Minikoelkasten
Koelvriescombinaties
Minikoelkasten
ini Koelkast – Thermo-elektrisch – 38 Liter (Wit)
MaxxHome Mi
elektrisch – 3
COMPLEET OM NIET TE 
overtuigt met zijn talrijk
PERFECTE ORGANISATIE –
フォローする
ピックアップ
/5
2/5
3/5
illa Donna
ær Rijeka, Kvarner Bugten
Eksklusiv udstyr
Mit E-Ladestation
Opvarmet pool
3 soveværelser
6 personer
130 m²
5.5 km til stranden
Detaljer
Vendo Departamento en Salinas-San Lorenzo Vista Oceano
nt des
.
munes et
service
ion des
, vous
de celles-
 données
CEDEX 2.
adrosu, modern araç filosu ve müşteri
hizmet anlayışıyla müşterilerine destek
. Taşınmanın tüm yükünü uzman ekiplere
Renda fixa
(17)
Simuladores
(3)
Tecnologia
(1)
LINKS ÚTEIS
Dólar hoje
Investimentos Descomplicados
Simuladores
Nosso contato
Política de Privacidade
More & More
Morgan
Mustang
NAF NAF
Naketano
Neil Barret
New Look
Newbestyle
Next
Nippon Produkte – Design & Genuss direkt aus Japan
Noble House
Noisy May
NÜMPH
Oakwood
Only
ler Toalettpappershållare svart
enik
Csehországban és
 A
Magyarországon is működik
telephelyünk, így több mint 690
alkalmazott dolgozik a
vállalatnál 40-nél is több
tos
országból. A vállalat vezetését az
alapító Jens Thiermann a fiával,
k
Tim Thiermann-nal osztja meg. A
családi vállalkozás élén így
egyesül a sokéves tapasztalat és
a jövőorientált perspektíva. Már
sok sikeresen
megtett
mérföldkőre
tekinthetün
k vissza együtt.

--

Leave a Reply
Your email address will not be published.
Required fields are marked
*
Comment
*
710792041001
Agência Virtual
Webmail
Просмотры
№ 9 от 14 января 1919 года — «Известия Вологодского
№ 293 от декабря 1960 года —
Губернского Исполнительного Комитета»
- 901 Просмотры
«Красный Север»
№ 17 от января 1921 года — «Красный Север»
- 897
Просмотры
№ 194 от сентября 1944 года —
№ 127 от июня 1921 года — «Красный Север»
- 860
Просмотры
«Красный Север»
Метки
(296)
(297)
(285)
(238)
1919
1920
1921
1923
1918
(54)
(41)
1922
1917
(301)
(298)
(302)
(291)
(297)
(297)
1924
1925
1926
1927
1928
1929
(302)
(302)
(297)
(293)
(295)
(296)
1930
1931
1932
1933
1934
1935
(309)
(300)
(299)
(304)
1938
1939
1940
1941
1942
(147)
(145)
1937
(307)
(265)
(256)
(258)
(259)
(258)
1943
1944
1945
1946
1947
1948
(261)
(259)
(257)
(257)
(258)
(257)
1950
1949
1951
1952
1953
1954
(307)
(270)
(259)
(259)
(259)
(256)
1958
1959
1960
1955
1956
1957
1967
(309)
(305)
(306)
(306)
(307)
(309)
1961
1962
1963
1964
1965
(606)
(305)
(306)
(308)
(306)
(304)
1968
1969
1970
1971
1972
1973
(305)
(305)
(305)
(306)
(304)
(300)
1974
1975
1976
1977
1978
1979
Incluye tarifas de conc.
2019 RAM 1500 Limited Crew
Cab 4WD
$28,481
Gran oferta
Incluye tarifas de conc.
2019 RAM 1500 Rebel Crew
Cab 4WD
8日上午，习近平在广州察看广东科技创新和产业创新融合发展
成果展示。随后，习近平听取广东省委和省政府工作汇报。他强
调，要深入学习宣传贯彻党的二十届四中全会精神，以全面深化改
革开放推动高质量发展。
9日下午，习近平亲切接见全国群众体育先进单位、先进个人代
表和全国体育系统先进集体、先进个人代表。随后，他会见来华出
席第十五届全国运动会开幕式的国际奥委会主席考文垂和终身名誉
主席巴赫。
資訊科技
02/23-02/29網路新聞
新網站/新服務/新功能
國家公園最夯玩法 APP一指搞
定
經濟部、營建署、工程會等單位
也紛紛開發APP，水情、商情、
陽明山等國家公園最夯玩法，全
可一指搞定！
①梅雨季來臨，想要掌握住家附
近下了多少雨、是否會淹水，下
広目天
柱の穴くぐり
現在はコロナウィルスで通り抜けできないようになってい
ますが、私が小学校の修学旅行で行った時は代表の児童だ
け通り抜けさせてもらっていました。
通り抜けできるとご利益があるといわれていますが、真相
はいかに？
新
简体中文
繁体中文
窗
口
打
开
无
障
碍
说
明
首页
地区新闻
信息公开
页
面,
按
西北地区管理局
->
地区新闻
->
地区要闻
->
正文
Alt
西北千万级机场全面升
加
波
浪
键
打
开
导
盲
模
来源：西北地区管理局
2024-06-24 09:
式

---

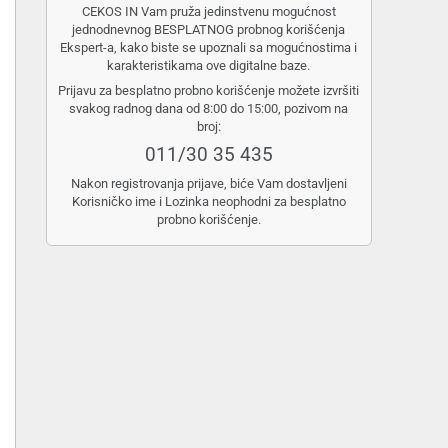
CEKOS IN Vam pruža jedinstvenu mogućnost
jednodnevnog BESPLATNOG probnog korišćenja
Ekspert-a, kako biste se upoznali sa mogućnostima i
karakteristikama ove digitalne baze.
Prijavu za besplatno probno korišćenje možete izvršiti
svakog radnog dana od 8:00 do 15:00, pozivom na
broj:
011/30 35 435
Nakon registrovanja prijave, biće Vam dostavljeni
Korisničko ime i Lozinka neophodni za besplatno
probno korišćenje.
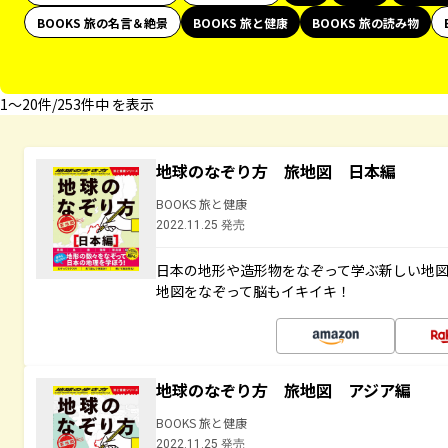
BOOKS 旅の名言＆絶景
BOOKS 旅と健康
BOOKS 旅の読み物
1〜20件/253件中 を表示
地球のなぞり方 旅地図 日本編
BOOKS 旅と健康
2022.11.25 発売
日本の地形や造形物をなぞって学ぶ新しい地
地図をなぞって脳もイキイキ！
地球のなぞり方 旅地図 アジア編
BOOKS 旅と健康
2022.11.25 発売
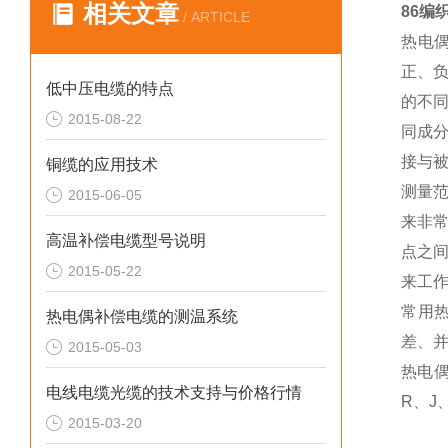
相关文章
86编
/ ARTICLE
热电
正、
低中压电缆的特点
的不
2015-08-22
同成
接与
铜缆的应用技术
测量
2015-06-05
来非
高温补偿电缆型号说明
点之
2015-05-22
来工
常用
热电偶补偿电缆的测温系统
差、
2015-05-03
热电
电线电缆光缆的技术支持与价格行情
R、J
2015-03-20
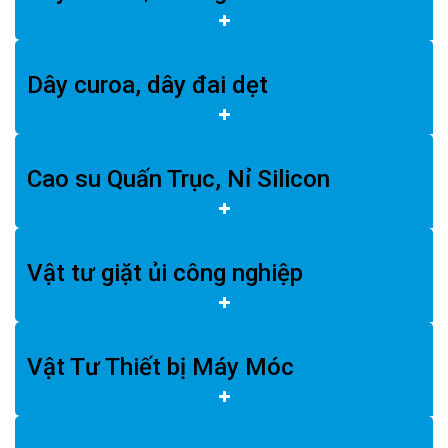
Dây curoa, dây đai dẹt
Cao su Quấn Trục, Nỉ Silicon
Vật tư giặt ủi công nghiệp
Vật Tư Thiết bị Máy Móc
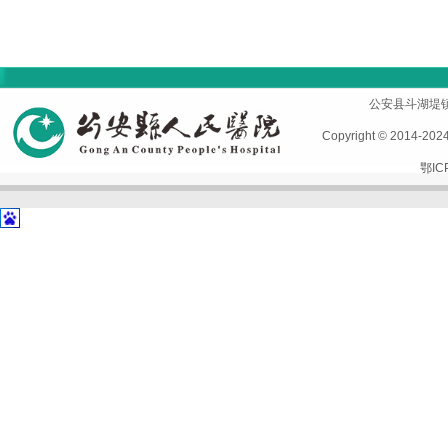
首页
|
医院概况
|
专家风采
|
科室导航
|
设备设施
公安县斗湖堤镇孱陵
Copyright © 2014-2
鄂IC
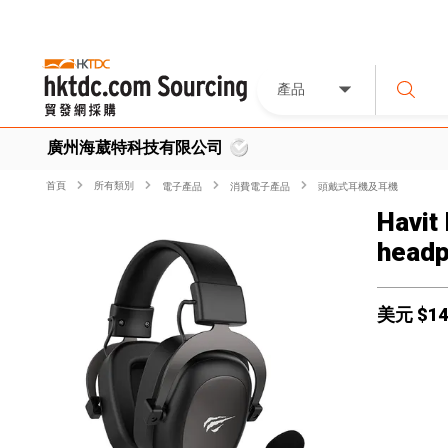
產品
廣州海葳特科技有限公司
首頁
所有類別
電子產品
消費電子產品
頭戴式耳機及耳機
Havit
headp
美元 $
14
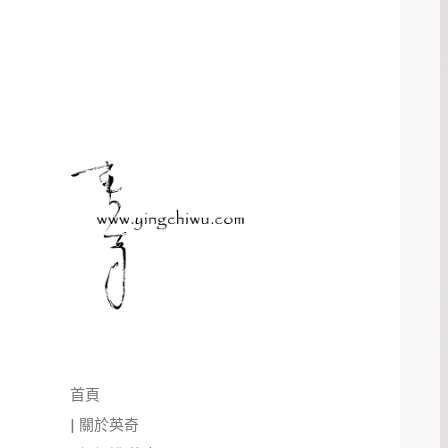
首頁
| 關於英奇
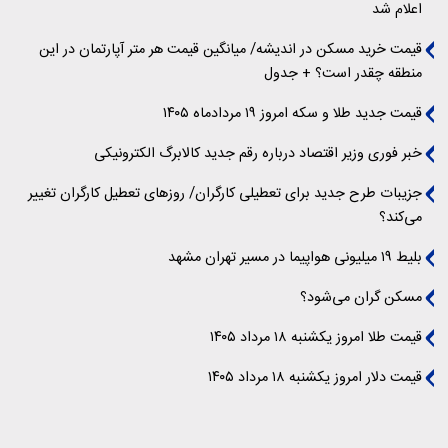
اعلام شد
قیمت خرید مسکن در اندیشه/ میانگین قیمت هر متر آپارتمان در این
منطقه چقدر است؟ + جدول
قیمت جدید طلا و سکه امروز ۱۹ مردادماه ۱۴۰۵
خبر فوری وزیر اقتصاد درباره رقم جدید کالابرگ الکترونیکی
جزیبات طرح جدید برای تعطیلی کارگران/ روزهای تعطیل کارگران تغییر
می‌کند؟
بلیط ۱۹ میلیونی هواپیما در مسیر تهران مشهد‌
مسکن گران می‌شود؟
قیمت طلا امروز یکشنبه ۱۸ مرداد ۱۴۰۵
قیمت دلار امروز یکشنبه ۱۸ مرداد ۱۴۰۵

- **TASK OBJECTIVE**: State how many lines of the listing contain the string "یکشنبه". Reply with the number alone.

- **RESPONSE TO THE TASK**: 2